Jika peristiwa serupa terjadi di Indonesia, perusahaan pengangkut minyak yang menyebabkan tumpahan wajib segera melakukan upaya mitigasi sesuai standar yang ditetapkan, atau menghadapi sanksi administratif dan hukum. Keberadaan perusahaan swasta seperti OSCT Indonesia, yang telah dikenal dalam penanganan tumpahan minyak, juga menjadi bagian penting dari respons cepat terhadap insiden semacam itu.
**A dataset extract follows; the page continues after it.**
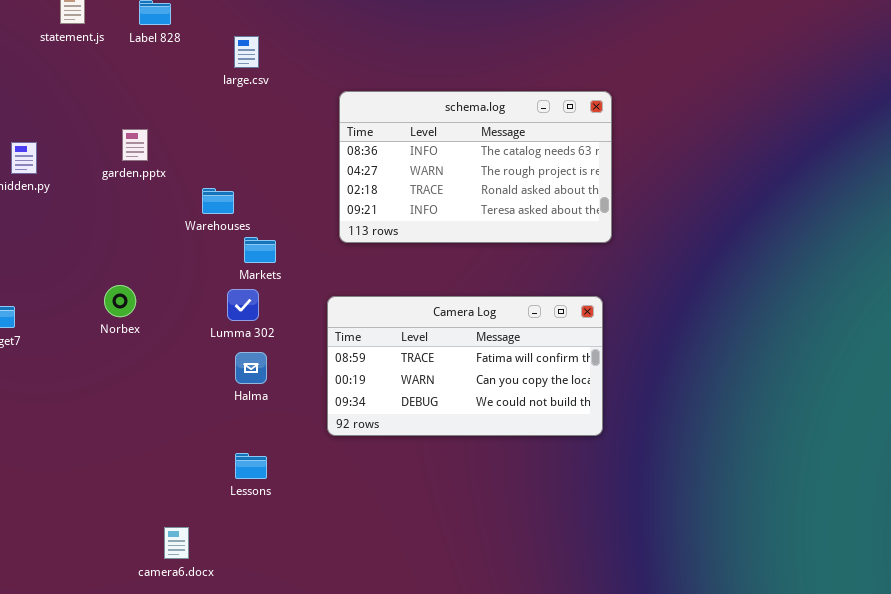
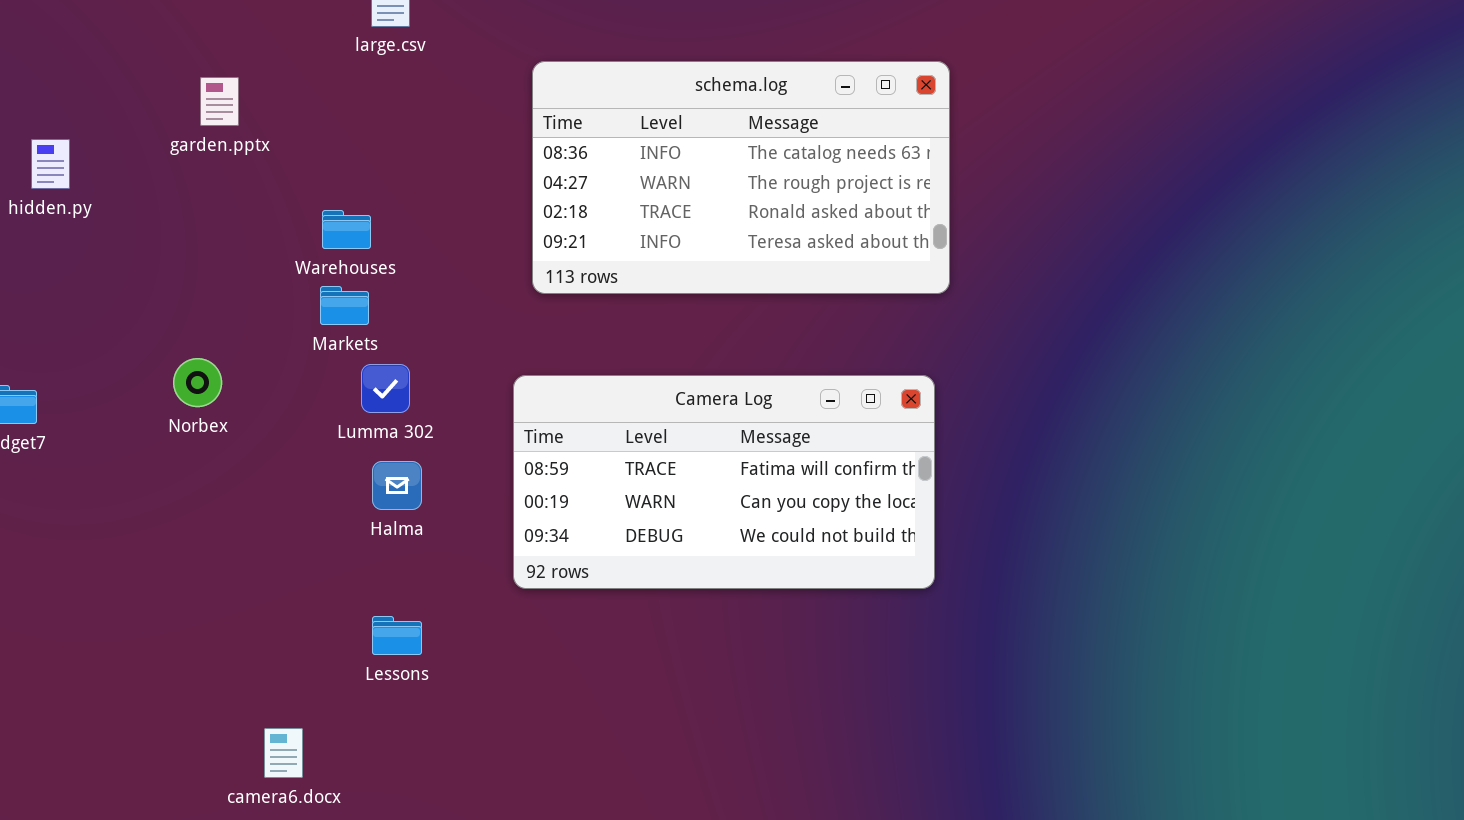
garden.pptx: [122,129,148,161] -> [200,77,239,126], moved
Markets: [244,237,276,263] -> [320,286,369,325], moved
Peran Perusahaan Swasta dalam Penanggulangan
OSCT Indonesia, salah satu perusahaan swasta yang memiliki kompetensi tinggi dalam penanggulangan tumpahan minyak, dapat menjadi mitra strategis pemerintah untuk mengatasi permasalahan serupa. Dengan peralatan canggih dan keahlian teknis, OSCT mampu membantu dalam:
- Pengerahan alat berat untuk mengangkat minyak tumpah,
- Pemulihan ekosistem terdampak,
- Pelatihan tenaga lokal dalam penanganan darurat.
Dalam konteks PM 58, keterlibatan perusahaan swasta seperti OSCT Indonesia bisa menjadi bagian dari rencana penanganan yang disusun oleh perusahaan pelaku atau pihak regulator. Dengan kerja sama yang solid, upaya penanggulangan dapat dilakukan secara efektif tanpa membebani masyarakat sekitar.
Catatan
PM 58 Tahun 2013 merupakan regulasi penting di Indonesia untuk menangani insiden tumpahan minyak dan pencemaran perairan. Peraturan ini memberikan landasan hukum yang jelas mengenai tanggung jawab perusahaan, tata cara penanganan, dan sanksi bagi pelanggaran. Pengalaman dari peristiwa di Laut Hitam menjadi pengingat akan pentingnya implementasi regulasi seperti PM 58 untuk melindungi ekosistem laut dan kesejahteraan masyarakat.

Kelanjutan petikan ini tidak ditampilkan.